Regional flows improve but remain uneven
The export-import picture improved but did not fully normalize across SEE. The bloc remained a net importer at -1,172 MW; however this was 744 MW better than the previous week. Bulgaria and Romania improved materially while Serbia remained among the weakest points—the report describes Serbia’s net position as its lowest since December 2024.
Hungary also improved and Bulgaria’s position was described as its best since July last year. From a trading standpoint this suggests loosening at regional level rather than uniform relief across all local markets; some areas still showed structural tightness where hydro or coal underperformed.

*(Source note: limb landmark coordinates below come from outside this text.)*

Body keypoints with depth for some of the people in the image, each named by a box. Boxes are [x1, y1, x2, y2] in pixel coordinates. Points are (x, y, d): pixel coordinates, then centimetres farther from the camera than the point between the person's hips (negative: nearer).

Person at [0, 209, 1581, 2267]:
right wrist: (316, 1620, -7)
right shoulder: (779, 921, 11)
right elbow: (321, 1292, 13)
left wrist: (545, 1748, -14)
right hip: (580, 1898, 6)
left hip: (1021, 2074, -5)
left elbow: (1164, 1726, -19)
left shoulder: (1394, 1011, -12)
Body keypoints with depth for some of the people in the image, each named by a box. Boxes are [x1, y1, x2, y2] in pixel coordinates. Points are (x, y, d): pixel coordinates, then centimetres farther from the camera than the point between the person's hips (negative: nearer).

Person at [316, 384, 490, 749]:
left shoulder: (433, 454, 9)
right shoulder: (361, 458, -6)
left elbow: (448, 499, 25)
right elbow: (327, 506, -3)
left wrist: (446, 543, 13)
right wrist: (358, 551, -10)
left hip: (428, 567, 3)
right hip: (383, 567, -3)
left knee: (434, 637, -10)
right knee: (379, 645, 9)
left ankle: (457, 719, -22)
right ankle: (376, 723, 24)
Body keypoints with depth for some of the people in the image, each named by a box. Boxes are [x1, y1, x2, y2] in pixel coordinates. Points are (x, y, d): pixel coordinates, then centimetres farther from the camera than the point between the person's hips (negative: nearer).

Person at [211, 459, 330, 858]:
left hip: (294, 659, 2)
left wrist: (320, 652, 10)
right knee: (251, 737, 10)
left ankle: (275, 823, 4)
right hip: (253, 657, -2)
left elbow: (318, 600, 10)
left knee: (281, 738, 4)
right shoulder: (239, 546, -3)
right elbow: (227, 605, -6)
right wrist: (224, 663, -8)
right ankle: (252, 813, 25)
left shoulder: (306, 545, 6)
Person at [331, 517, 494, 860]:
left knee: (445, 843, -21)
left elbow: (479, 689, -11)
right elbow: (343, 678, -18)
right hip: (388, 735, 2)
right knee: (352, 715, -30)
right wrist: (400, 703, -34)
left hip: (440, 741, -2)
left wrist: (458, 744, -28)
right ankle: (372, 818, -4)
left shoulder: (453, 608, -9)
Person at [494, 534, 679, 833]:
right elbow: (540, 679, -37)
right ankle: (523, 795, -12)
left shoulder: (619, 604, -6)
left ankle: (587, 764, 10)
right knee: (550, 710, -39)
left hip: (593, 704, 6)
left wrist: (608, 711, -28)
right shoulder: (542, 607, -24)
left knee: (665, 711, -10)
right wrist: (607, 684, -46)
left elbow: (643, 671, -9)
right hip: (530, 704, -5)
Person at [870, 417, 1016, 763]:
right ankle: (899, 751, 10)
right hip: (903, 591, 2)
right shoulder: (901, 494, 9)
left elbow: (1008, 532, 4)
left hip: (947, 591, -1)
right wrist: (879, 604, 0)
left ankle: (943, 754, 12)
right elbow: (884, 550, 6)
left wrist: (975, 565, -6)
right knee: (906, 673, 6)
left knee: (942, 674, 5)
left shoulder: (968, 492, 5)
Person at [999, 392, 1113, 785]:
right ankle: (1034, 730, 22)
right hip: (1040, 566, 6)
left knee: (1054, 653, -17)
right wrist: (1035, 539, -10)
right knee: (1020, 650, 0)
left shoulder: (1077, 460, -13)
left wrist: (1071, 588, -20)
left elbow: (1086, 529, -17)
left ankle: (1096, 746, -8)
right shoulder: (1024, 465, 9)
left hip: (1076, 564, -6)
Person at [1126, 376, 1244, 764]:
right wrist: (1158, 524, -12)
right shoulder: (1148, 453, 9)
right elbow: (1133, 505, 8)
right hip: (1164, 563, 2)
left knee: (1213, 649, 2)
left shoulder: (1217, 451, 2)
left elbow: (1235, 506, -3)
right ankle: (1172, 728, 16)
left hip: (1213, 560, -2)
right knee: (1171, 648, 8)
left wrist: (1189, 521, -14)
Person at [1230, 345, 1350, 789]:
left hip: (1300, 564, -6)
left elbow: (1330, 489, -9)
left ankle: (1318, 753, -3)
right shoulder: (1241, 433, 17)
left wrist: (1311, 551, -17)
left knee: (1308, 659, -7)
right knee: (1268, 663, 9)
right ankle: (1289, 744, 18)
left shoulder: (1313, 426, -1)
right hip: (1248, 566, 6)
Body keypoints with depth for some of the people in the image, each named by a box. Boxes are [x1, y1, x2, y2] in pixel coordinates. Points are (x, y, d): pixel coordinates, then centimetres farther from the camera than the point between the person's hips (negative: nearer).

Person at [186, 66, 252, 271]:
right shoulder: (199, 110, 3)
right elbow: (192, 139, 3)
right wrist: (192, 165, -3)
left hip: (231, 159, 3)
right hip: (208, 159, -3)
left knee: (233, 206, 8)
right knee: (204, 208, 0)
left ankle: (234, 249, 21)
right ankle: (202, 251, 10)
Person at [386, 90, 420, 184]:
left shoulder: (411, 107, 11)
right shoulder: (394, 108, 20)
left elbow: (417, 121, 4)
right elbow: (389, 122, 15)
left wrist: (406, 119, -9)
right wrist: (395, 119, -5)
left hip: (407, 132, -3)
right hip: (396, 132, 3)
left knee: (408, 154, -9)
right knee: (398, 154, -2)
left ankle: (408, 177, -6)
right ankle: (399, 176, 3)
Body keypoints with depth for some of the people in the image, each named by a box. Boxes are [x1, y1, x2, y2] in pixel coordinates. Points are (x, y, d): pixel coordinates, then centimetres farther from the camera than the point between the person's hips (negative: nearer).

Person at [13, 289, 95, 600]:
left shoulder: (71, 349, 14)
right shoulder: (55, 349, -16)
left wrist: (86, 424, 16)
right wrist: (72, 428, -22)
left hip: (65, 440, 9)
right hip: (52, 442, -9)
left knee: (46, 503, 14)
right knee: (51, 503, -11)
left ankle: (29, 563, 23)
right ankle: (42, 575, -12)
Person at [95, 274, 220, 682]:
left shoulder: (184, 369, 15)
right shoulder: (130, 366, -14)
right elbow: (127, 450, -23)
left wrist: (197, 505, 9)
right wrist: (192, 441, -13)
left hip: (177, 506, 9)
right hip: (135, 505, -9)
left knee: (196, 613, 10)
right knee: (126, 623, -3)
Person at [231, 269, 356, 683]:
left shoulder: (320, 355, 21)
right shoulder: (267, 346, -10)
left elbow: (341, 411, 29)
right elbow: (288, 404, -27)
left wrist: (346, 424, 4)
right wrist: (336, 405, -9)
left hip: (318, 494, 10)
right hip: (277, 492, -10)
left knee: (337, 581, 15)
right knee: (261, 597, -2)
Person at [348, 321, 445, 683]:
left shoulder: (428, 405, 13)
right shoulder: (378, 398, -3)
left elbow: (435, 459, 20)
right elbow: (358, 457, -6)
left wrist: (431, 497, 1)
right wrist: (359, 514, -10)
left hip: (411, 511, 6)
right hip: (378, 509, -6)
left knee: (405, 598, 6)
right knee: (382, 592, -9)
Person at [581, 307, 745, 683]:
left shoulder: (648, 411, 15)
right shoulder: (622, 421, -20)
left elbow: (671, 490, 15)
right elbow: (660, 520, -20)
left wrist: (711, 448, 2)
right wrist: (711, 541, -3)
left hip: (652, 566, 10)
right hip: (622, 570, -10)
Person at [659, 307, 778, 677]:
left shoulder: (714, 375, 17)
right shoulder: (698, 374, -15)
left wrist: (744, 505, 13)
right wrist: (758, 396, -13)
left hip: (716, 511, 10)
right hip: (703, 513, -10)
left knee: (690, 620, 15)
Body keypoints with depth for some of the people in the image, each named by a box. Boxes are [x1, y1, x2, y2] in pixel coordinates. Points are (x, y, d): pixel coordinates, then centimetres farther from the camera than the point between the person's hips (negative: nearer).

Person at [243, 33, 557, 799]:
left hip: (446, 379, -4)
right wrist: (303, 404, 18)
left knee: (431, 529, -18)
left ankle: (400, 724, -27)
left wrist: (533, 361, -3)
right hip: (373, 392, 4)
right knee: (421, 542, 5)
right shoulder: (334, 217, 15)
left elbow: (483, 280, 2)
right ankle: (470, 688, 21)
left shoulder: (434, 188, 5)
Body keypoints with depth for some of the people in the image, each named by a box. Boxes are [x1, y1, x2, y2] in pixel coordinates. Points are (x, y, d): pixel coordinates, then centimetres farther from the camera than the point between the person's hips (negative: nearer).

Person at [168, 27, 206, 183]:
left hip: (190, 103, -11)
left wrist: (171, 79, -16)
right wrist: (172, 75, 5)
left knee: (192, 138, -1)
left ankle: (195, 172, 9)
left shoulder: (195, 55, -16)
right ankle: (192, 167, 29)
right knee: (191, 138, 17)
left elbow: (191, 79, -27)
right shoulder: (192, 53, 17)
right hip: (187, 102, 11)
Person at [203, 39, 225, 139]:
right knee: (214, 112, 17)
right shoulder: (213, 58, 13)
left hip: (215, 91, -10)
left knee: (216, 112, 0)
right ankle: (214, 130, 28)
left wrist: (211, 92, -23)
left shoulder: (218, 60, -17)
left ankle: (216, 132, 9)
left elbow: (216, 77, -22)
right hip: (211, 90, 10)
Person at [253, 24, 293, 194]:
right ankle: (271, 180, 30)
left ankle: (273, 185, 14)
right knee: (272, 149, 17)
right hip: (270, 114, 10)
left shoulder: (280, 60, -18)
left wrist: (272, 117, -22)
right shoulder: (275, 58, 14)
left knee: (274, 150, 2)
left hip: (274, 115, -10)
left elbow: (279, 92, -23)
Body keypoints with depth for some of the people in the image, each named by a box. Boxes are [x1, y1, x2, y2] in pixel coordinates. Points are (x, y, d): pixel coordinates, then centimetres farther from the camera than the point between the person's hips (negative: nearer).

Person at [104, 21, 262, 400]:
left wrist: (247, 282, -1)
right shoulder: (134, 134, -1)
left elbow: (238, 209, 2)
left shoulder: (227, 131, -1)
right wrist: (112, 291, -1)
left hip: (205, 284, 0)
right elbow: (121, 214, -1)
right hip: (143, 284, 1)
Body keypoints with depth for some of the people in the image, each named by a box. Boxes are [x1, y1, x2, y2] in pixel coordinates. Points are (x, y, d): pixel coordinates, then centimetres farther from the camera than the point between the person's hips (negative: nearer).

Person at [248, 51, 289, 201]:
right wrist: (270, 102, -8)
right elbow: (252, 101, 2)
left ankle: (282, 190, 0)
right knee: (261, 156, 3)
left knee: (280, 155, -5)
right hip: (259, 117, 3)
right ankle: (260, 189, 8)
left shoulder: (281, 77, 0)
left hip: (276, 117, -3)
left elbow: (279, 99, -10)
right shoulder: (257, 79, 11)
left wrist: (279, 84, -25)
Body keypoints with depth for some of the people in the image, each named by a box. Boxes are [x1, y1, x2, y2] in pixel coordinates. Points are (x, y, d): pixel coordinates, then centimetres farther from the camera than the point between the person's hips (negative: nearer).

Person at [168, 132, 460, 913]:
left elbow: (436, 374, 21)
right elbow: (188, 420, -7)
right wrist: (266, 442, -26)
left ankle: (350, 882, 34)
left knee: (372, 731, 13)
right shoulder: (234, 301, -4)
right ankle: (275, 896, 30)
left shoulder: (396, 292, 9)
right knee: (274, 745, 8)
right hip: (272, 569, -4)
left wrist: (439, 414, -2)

Country pricing converges lower; Italy stays an anchor
Country averages moved broadly lower across Week 15: Romania averaged €88.01/MWh baseload; Serbia €91.35/MWh; Bulgaria €86.02/MWh; Greece €84.69/MWh; and Italy North €120.56/MWh. Hungary remained above most nearby SEE markets but still below Italy North by €28.4/MWh.
The Italy premium narrowed most clearly during solar hours, reinforcing Italy North as the higher-priced anchor for parts of the southern complex—while midday conditions temporarily weaken its pull on Hungary and surrounding markets.
A two-regime market: midday weakness versus evening firmness
The report’s key takeaway is that SEE pricing is increasingly split into two regimes. Midday outcomes are dominated by solar oversupply alongside prosumer suppression of visible demand and negative-price risk. Evening pricing remains supported by weaker wind conditions plus limited flexible thermal margins and still-constrained cross-zonal transfers.
This combination tends to flatten weekly averages while increasing intraday volatility—favoring trading approaches built around solar-hour weakness versus evening firmness rather than relying on a simple directional weekly view.
Net-net, Week 15 was bearish for baseload prices in Hungary and SEE—but not because conditions became comfortable overall. Prices fell because demand collapsed faster than supply tightened and because solar more than offset lost wind during key price-sensitive hours. As long as gas stays near €49/MWh with carbon stable around current levels—and holiday or shoulder-season demand remains soft—the HU+SEE complex is likely to keep producing weaker daytime prices. The main risk highlighted would be a rebound in load, sharper deterioration in transmission conditions, or a scenario where low wind coincides with weaker solar rather than stronger solar.